Article corrected by the responsible author
If a correction is confirmed, the responsible author — or a replacement author if the original is unavailable — revises the article. The correction is made precisely: only the factually incorrect information is changed. We do not use a correction as an opportunity to substantially rewrite an article in ways unrelated to the reported error.
Corrected content reviewed by an independent expert
The corrected article undergoes the same independent expert review as a new article before it is republished. The reviewer confirms that the correction is accurate, that it has not introduced any new errors, and that the corrected passage is consistent with the rest of the article. The reviewer must not be the author of the correction. For safety-critical corrections, the reviewer is the most relevant specialist available.
Corrected article republished with transparent label
The corrected article is published with a transparent correction notice labelled within the article body — not hidden in the footer, not in the metadata, but visible to any reader of the article. The “Last Updated” date is revised. The correction is noted in our internal editorial log. Where possible, the reporter who identified the error is notified that the correction has been published.
Timelines & Response Standards
The following timelines represent our commitments for each correction category. These are not aspirational targets — they are the standards we hold ourselves accountable to.
| Correction Type | Acknowledgement | Investigation & Decision | Correction Published |
|---|---|---|---|
| Safety-Critical | Within 2 hours | Within 4 hours of receipt | Within 6 hours of confirmation |
| Factual — Standard | Within 24 hours | Within 24–36 hours of receipt | Within 48 hours of confirmation |
| Factual — Minor | Within 24 hours | Within 2–3 business days | Within 5 business days of confirmation |
| Clarification | Within 24 hours | Within 3–5 business days | Within 7 business days of assessment |
| Report not confirmed | Within 24 hours | Within 3–5 business days | Response explaining our position sent to reporter |
Timelines run from the point at which the correction is confirmed — not from the point of receipt. Confirmation requires independent verification of the reported error against primary sources. In cases where primary source verification takes additional time — for example, when a building code version must be checked against a specific jurisdiction — the timeline may extend accordingly, and we will communicate this to the reporter.
+ + + + + + +
Retype the passage of the corrections policy word for word, starting with "Corrected article republished" and going on through "has been published.".
+ + + + + + +
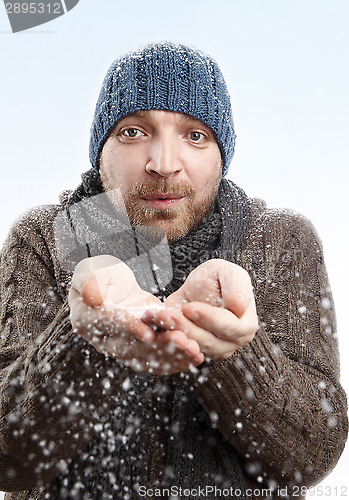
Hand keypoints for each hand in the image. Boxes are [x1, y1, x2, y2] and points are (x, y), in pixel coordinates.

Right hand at [68, 255, 203, 374]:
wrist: (109, 287)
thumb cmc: (99, 274)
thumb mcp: (91, 270)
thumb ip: (90, 281)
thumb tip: (92, 297)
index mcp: (87, 320)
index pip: (110, 325)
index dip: (129, 328)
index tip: (148, 333)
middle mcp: (103, 340)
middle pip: (132, 347)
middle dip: (159, 346)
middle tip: (182, 341)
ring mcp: (122, 348)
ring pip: (148, 357)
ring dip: (172, 356)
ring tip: (195, 351)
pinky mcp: (141, 350)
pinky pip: (157, 360)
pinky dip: (177, 360)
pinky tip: (195, 357)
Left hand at [144, 259, 257, 359]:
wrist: (196, 290)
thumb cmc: (215, 279)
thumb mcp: (226, 272)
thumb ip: (236, 285)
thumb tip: (239, 306)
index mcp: (245, 323)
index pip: (230, 327)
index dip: (209, 318)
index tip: (189, 308)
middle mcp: (233, 342)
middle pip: (210, 342)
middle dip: (188, 328)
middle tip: (168, 315)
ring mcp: (215, 350)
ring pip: (194, 348)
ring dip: (175, 333)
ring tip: (160, 318)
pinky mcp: (196, 352)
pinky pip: (182, 351)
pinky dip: (168, 340)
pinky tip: (158, 327)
+ + + + + + +
- Written answer
Corrected article republished with transparent label
The corrected article is published with a transparent correction notice labelled within the article body — not hidden in the footer, not in the metadata, but visible to any reader of the article. The “Last Updated” date is revised. The correction is noted in our internal editorial log. Where possible, the reporter who identified the error is notified that the correction has been published.